From these counts VerifyWise derives the standard per-group rates:
- True positive rate (TPR) = TP / (TP + FN), also called recall or sensitivity
- False positive rate (FPR) = FP / (FP + TN)
- Precision = TP / (TP + FP)
- Accuracy = (TP + TN) / total
Cross-group differences are reported as the max-minus-min gap across groups: equal opportunity difference is the TPR gap, equalized odds difference takes the larger of the TPR and FPR gaps and predictive parity difference is the precision gap.
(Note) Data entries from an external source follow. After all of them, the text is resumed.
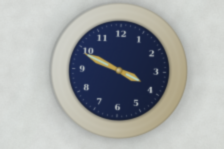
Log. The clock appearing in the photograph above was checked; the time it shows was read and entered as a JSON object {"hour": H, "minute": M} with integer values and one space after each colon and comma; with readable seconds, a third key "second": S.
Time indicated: {"hour": 3, "minute": 49}
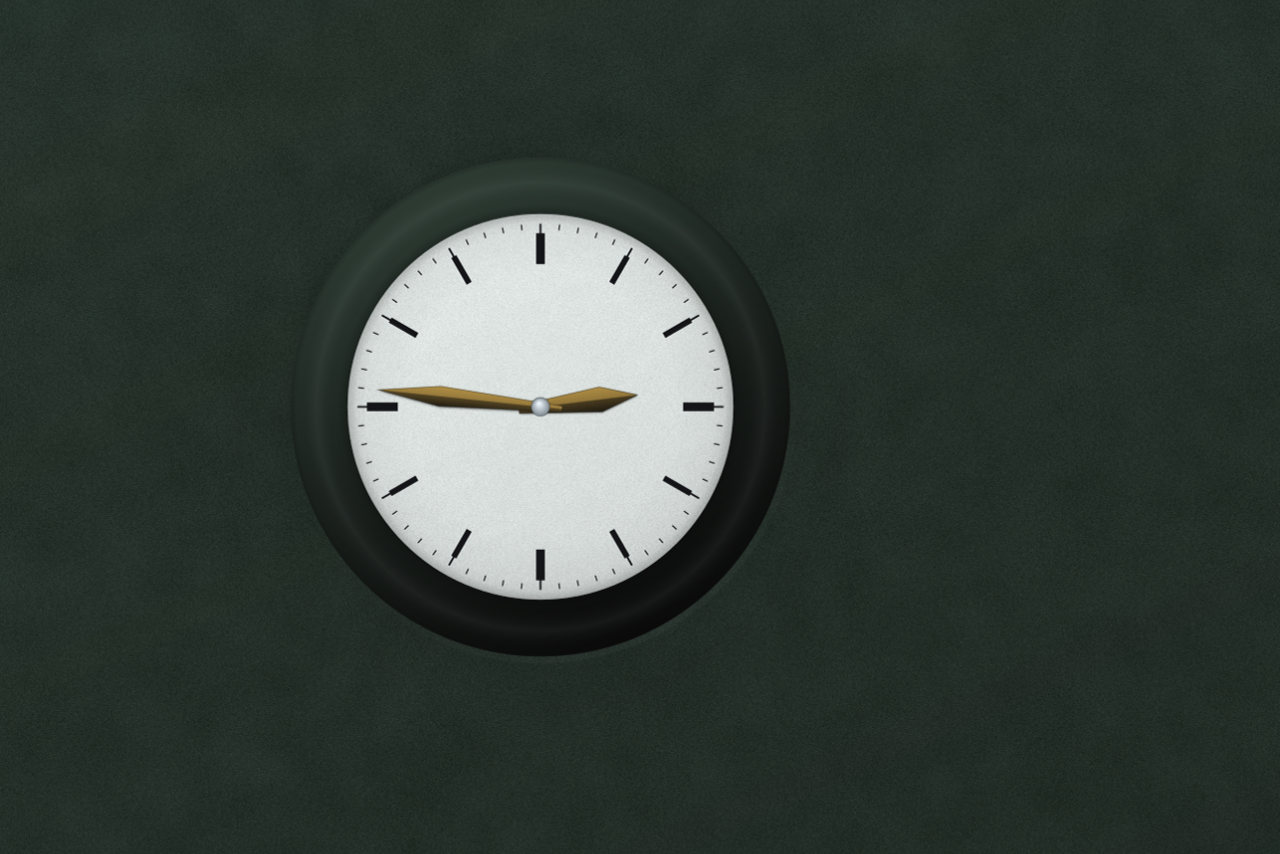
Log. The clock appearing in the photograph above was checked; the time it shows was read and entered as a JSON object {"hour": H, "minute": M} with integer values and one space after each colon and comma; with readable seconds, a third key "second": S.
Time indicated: {"hour": 2, "minute": 46}
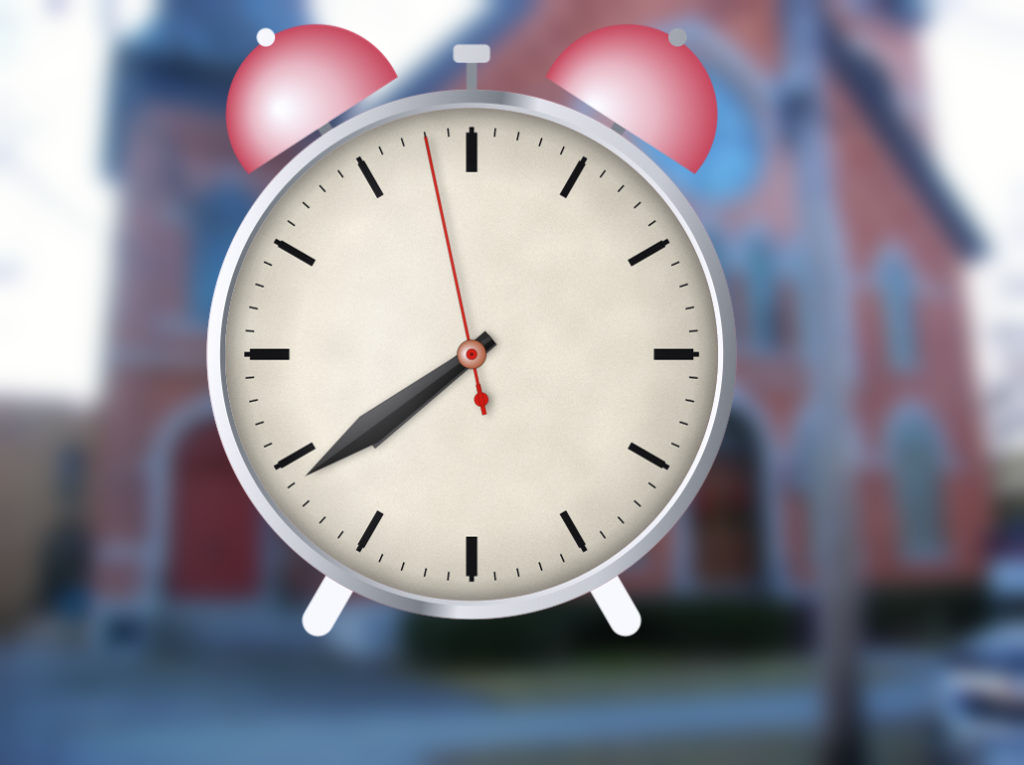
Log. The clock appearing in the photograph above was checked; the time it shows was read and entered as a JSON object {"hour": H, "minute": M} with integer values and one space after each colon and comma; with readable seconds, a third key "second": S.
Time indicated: {"hour": 7, "minute": 38, "second": 58}
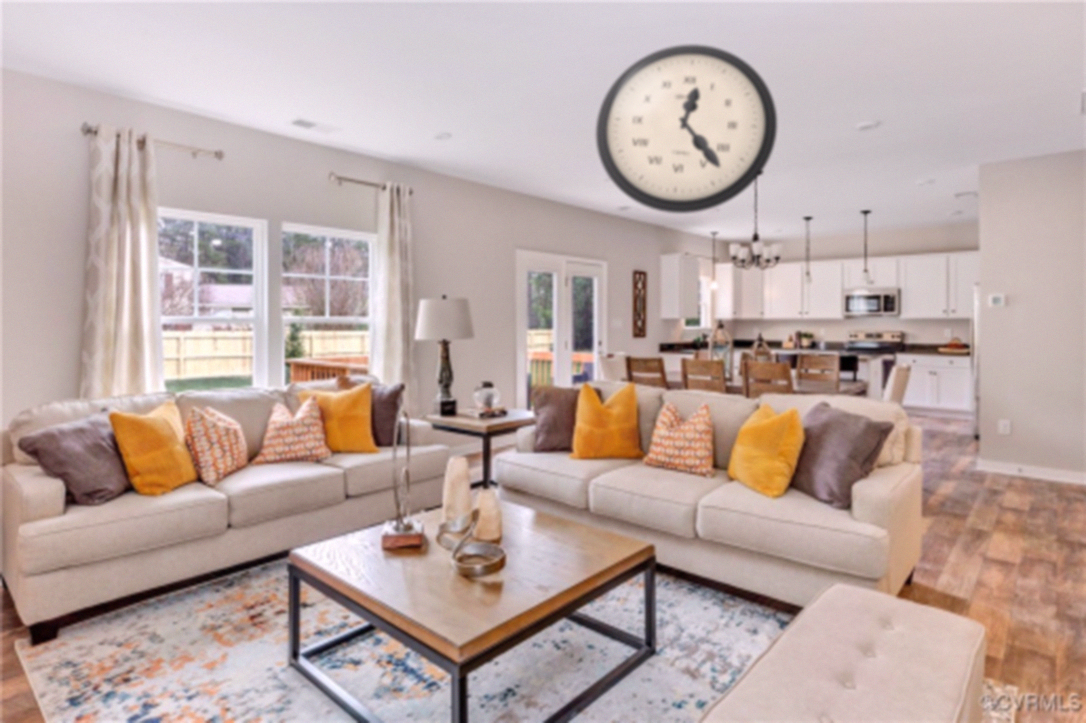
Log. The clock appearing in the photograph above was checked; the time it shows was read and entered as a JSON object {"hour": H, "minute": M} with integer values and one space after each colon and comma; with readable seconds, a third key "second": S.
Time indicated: {"hour": 12, "minute": 23}
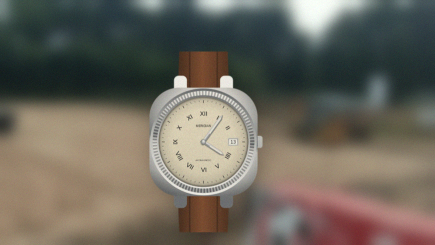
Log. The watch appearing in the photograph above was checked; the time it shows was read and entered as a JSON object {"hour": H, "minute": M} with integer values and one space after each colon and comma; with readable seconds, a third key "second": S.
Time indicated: {"hour": 4, "minute": 6}
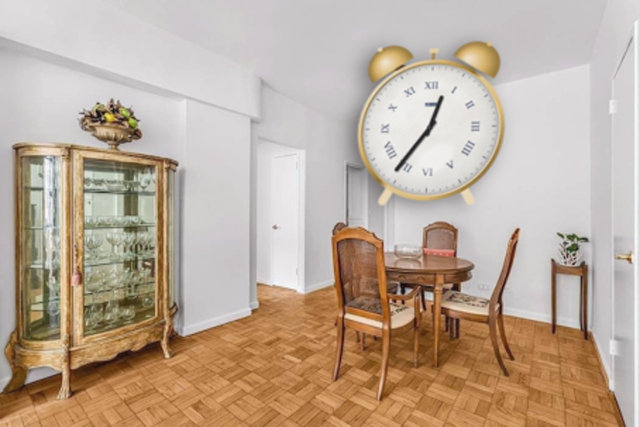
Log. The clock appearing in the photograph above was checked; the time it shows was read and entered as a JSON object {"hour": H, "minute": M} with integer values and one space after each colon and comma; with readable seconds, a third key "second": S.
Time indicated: {"hour": 12, "minute": 36}
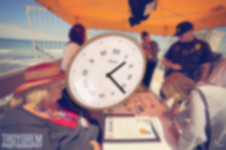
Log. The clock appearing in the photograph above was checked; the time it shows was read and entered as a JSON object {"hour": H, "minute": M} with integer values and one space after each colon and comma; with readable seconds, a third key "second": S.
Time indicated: {"hour": 1, "minute": 21}
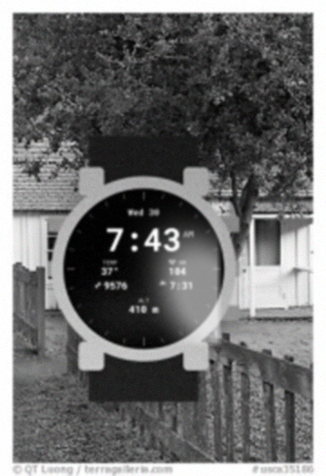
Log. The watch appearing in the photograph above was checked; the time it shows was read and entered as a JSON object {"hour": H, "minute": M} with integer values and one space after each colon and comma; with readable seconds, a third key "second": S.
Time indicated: {"hour": 7, "minute": 43}
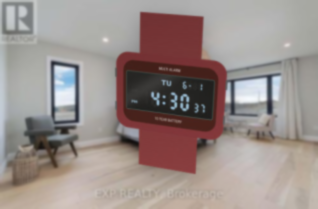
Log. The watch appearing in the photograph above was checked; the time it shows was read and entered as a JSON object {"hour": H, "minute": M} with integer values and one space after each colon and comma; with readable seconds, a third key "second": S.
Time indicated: {"hour": 4, "minute": 30}
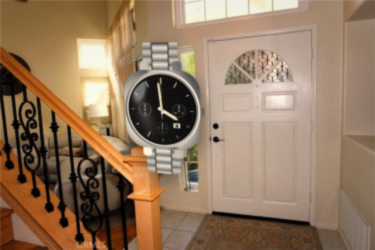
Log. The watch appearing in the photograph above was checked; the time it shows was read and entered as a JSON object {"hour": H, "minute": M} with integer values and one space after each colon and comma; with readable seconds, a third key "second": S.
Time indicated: {"hour": 3, "minute": 59}
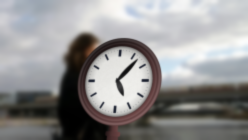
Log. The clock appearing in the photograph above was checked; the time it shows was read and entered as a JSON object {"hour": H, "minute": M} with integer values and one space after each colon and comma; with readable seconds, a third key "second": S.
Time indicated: {"hour": 5, "minute": 7}
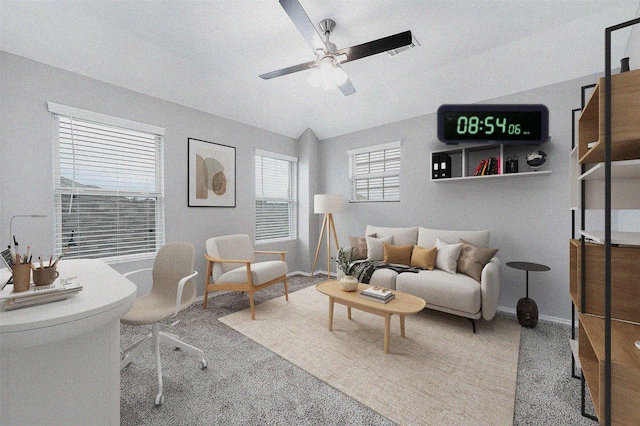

Kolmogorov-Smirnov for score distributions
The score distribution view uses a two-sample Kolmogorov-Smirnov test to compare each group's scores against the overall distribution. The K-S statistic is the largest gap between the two empirical cumulative distribution functions. A statistic of 0.0 means the distributions are identical; 1.0 means they are completely disjoint. The reported p-value uses the standard Kolmogorov asymptotic formula and tells you how surprising that gap would be under the null hypothesis that both samples come from the same distribution.
Small sample exclusion
Groups that make up less than the small sample exclusion percentage (default 2%) are excluded from the calculation entirely. Small samples produce unreliable ratios and including them can mask real patterns with noise. Excluded groups appear in the results with a grey "N/A" status so it's obvious they were present in the data but set aside.